• Description of the task: Repeat verbatim every line of the material, beginning at the line that holds "Les gestionnaires de" and ending at its last line.

---+---

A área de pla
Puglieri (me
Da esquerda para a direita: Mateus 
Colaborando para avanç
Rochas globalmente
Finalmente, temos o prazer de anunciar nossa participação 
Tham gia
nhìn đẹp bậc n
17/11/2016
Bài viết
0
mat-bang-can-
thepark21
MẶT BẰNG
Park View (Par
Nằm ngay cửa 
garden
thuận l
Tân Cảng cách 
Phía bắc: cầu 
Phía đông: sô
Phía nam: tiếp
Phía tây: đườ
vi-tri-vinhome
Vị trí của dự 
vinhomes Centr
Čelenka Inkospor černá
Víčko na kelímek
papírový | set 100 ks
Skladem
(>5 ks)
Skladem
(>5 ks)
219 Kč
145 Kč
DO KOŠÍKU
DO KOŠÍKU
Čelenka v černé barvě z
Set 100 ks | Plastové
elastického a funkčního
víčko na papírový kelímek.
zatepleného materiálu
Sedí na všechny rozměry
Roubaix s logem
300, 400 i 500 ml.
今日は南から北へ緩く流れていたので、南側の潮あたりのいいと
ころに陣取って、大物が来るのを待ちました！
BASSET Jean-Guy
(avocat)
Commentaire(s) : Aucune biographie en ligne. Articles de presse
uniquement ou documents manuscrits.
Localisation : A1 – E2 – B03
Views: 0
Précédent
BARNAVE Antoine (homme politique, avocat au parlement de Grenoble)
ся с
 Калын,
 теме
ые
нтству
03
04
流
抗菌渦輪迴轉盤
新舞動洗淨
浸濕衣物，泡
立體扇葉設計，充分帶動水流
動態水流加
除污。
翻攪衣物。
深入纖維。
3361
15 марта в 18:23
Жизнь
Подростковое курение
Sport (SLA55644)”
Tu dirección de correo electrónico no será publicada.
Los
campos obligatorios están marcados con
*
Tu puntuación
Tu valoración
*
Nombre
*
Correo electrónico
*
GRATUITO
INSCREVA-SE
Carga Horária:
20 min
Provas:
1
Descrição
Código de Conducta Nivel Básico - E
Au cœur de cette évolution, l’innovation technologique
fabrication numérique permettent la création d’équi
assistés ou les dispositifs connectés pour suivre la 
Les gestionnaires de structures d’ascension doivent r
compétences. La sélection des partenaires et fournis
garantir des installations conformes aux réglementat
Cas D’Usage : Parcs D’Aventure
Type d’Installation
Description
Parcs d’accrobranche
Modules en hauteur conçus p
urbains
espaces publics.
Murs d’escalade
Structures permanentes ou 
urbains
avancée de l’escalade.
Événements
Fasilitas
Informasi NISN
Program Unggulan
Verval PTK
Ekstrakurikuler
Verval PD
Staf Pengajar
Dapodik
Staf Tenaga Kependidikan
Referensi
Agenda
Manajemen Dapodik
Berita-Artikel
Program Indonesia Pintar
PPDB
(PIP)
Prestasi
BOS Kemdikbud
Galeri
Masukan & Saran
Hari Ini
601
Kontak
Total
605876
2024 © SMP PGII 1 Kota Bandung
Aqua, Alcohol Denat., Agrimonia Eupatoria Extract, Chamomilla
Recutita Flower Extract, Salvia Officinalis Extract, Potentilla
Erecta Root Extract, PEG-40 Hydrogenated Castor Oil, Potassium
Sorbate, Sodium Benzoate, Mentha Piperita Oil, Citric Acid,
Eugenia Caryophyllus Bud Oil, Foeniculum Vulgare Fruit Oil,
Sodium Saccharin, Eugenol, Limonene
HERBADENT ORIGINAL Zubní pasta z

---+---

• Output for this task:
Les gestionnaires de structures d’ascension doivent r
compétences. La sélection des partenaires et fournis
garantir des installations conformes aux réglementat
Cas D’Usage : Parcs D’Aventure
Type d’Installation
Description
Parcs d’accrobranche
Modules en hauteur conçus p
urbains
espaces publics.
Murs d’escalade
Structures permanentes ou 
urbains
avancée de l’escalade.
Événements
Fasilitas
Informasi NISN
Program Unggulan
Verval PTK
Ekstrakurikuler
Verval PD
Staf Pengajar
Dapodik
Staf Tenaga Kependidikan
Referensi
Agenda
Manajemen Dapodik
Berita-Artikel
Program Indonesia Pintar
PPDB
(PIP)
Prestasi
BOS Kemdikbud
Galeri
Masukan & Saran
Hari Ini
601
Kontak
Total
605876
2024 © SMP PGII 1 Kota Bandung
Aqua, Alcohol Denat., Agrimonia Eupatoria Extract, Chamomilla
Recutita Flower Extract, Salvia Officinalis Extract, Potentilla
Erecta Root Extract, PEG-40 Hydrogenated Castor Oil, Potassium
Sorbate, Sodium Benzoate, Mentha Piperita Oil, Citric Acid,
Eugenia Caryophyllus Bud Oil, Foeniculum Vulgare Fruit Oil,
Sodium Saccharin, Eugenol, Limonene
HERBADENT ORIGINAL Zubní pasta z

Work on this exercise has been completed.